#### [LIST OF TASKS]
(1) In the text on IP geolocation, what does the accuracy of attaching location data to an IP address completely depend on?
(2) Rewrite the part of the listing that runs from its start through the line containing "media services, news, and", with "Speed Limits" changed to "Speed Restrictions" and everything else unchanged.

[Opening DOCUMENT EXTRACT section]

However, the IP geolocation market is flooded with all sorts of geolocation service providers - ranging from free to premium. Why are there such discrepancies in the market?

The main reason is that it is very easy to set up an IP geolocation service by using freely available public data. This ease comes with a price of unreliable accuracy and service. Further, the lack of understanding of how IP geolocation works and various challenges aren't helping either.

An IP address doesn't inherently have a location property. Instead, IP geolocation service providers use various data sources and complex algorithms to attach location data to an IP address. The accuracy of this completely depends on the validity and authenticity of the data sources.

Furthermore, most IP addresses used by people to surf the internet aren't static. Your own IP address at home might frequently change based on the policy set by your ISP. Therefore, even if you are able to know an accurate location of an IP address, it might not be valid the next time.

Therefore, accurate IP geolocation services are those that consider various available data sources, use complex algorithms and frequently update their databases.

Let's look at some of the key data sources used to identify a location of an IP address.

[Closing DOCUMENT EXTRACT section]
[Opening SOURCE DATA section]

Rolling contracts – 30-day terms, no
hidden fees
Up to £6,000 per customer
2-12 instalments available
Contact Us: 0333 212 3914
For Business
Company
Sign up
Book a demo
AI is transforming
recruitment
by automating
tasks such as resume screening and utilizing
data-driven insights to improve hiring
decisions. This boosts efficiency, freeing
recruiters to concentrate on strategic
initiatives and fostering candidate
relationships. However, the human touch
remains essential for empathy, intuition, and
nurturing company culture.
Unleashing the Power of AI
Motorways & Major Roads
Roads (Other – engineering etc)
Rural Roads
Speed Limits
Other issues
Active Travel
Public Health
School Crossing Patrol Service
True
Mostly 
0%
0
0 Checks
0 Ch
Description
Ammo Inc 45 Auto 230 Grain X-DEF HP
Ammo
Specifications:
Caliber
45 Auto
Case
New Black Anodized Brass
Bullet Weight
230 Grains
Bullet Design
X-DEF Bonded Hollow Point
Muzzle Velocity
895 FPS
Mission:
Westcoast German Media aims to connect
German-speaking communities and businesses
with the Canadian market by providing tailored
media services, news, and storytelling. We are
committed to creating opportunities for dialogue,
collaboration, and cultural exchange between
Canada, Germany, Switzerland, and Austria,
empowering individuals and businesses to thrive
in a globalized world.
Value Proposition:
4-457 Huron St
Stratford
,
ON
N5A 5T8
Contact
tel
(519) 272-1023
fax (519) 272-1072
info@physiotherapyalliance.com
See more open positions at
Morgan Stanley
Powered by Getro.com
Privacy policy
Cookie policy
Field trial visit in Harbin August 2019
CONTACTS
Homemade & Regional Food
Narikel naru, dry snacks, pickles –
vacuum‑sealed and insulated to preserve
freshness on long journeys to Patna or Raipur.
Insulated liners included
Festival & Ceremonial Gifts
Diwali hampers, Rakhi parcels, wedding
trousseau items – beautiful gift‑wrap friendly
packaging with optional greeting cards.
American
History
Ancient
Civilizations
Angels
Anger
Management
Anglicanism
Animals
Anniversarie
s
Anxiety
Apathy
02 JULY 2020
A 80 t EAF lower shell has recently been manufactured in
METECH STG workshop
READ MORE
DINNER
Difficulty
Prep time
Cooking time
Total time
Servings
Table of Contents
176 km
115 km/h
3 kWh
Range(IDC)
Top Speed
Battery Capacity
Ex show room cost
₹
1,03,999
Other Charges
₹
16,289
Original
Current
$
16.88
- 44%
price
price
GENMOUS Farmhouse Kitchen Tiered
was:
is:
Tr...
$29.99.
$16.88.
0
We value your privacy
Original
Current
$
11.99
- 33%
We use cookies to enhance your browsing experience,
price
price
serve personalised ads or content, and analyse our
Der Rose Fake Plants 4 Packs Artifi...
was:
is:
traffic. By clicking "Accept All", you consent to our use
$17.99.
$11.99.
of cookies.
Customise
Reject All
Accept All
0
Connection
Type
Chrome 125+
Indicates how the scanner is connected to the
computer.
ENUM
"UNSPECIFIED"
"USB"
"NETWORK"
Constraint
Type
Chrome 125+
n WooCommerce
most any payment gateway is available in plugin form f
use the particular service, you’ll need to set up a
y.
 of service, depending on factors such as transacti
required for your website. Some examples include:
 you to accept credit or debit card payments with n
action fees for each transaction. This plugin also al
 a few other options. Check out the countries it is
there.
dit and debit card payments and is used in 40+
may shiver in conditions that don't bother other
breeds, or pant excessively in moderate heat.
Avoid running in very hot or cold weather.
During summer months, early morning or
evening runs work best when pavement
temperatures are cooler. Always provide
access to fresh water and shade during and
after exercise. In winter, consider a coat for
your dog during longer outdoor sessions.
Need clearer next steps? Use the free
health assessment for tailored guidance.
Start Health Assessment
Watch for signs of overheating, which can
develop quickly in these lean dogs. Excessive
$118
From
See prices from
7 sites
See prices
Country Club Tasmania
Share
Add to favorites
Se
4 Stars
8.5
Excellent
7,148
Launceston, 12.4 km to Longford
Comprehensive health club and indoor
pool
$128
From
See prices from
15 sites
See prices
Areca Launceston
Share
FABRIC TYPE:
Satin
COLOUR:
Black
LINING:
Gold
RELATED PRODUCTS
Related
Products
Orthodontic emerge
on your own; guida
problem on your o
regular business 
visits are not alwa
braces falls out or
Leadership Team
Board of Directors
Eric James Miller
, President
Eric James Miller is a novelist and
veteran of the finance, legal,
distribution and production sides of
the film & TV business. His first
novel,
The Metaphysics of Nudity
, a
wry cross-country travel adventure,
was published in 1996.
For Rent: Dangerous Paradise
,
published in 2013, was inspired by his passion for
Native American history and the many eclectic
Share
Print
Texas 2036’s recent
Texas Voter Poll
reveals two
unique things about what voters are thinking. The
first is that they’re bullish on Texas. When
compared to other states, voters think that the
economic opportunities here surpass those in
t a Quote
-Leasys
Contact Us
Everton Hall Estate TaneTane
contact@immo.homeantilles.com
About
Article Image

[Closing SOURCE DATA section]

#### [TASK-BY-TASK OUTPUTS]
(1) It depends on the validity and authenticity of the data sources.

(2)
Rolling contracts – 30-day terms, no
hidden fees
Up to £6,000 per customer
2-12 instalments available
Contact Us: 0333 212 3914
For Business
Company
Sign up
Book a demo
AI is transforming
recruitment
by automating
tasks such as resume screening and utilizing
data-driven insights to improve hiring
decisions. This boosts efficiency, freeing
recruiters to concentrate on strategic
initiatives and fostering candidate
relationships. However, the human touch
remains essential for empathy, intuition, and
nurturing company culture.
Unleashing the Power of AI
Motorways & Major Roads
Roads (Other – engineering etc)
Rural Roads
Speed Restrictions
Other issues
Active Travel
Public Health
School Crossing Patrol Service
True
Mostly 
0%
0
0 Checks
0 Ch
Description
Ammo Inc 45 Auto 230 Grain X-DEF HP
Ammo
Specifications:
Caliber
45 Auto
Case
New Black Anodized Brass
Bullet Weight
230 Grains
Bullet Design
X-DEF Bonded Hollow Point
Muzzle Velocity
895 FPS
Mission:
Westcoast German Media aims to connect
German-speaking communities and businesses
with the Canadian market by providing tailored
media services, news, and storytelling. We are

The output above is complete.